Regarding the actual mistakes Mr. Foust makes in this article, the below is a concise summation from the comments section for the same article in The Atlantic. Anybody who really knows anything about Georgia will know precisely who JKulick is:

JKulick 1 week ago

Foust commits so many basic errors of fact that it’s difficult to take his analysis seriously. (1) Abkhazia was not “its own country before Stalin”; Stalin downgraded its status from a union republic to an autonomous republic within the Georgian SSR. (2) Nothing happened in 1921 to change the language and culture of South Ossetia, which was a region of Georgia with a mixed population of Ossetians and Georgians; there had never been an Ossetian state south of the Caucasus ridge–the South Ossetian Autonomous Oblast was created in the Georgian SSR in 1922. (3) The capital of Georgia is Tbilisi, not Tblisi (misspelled twice). (4) The Russian troops in Tskhinvali were not part of a UN peacekeeping operation; they were part of a tripartite Joint Peacekeeping Force, under a quadripartite Joint Control Commission.
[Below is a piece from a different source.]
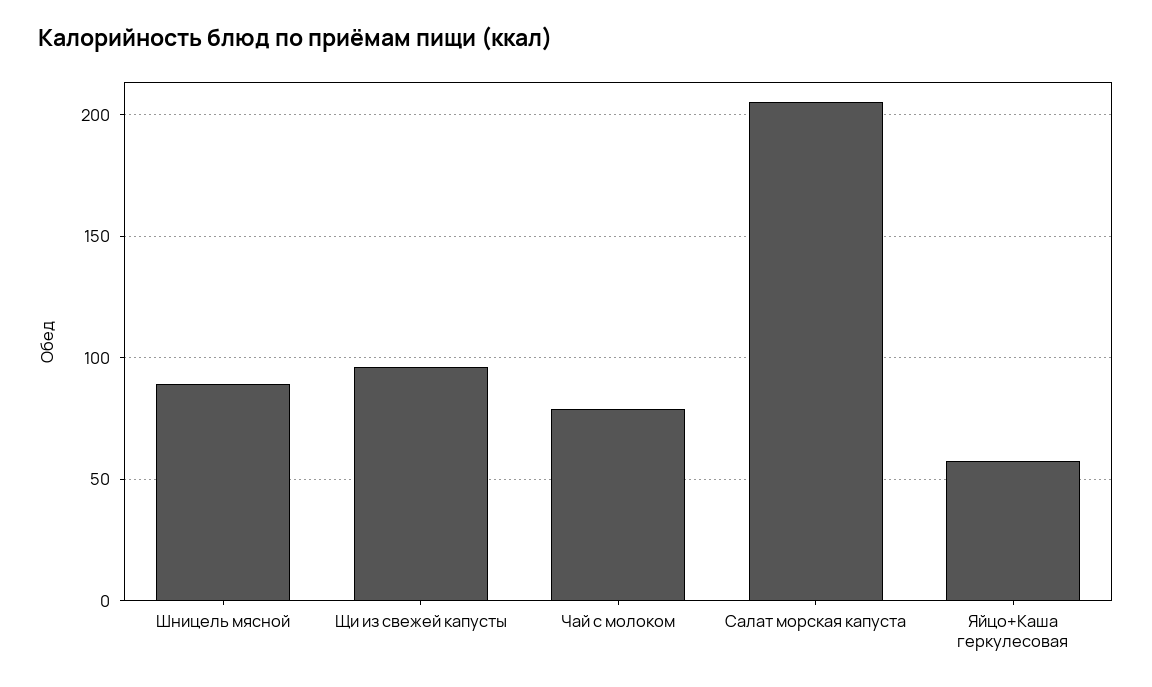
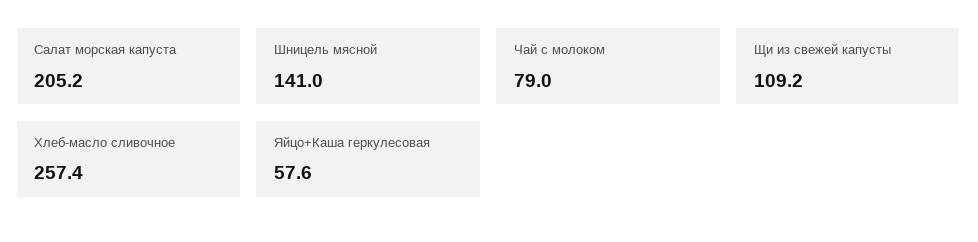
Шницель мясной: 90 -> 141
Щи из свежей капусты: 95 -> 109.2
Хлеб-масло сливочное: none -> 257.4

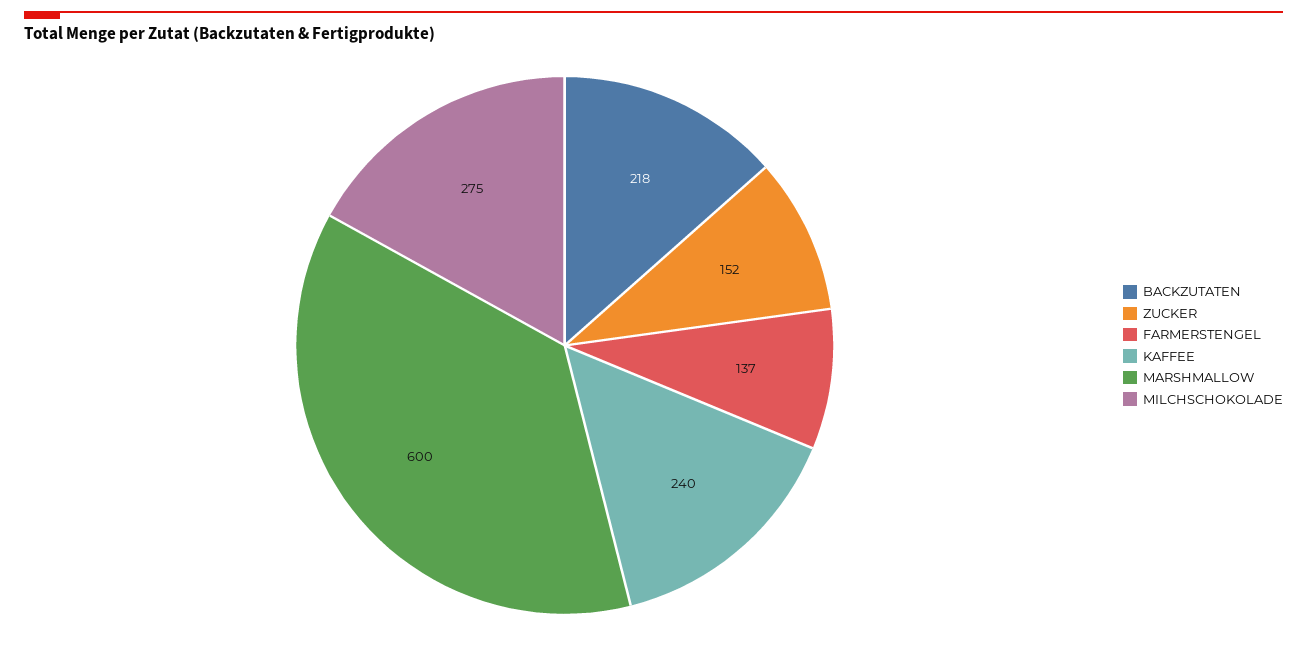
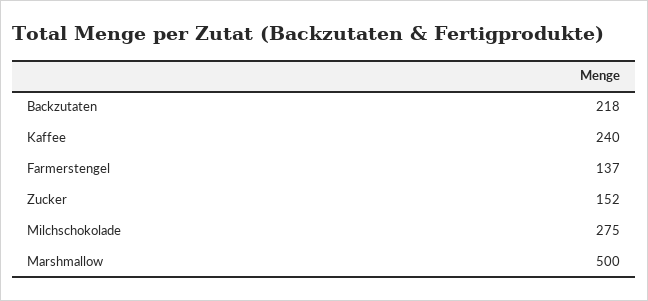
MARSHMALLOW: 600 -> 500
There were OSCE observers in Tskhinvali, but the UN played no role. (5) Georgia did not have “a few dozen soldiers in Iraq”–it had some *2000* at the time of the 2008 war. And (6) the Georgian Government does not employ “scores of Americans, as advisers, trainers, and workers in its ministries”; the US Government, directly and through contractors, does employ many Americans to assist Georgia in its development.

As for the movie, I don’t know what cut Foust saw, but Saakashvili’s advisers did not “all speak in flawless American English.” The character played by Dean Cain was clearly meant to be Daniel Kunin, an American who was a key adviser. The rest (Defense Minister Kezerashvili and Reintegration Minister Yakobashvili are the only ones whom I recall having any significant lines) had preposterous Slavic accents, as did Garcia’s Saakashvili.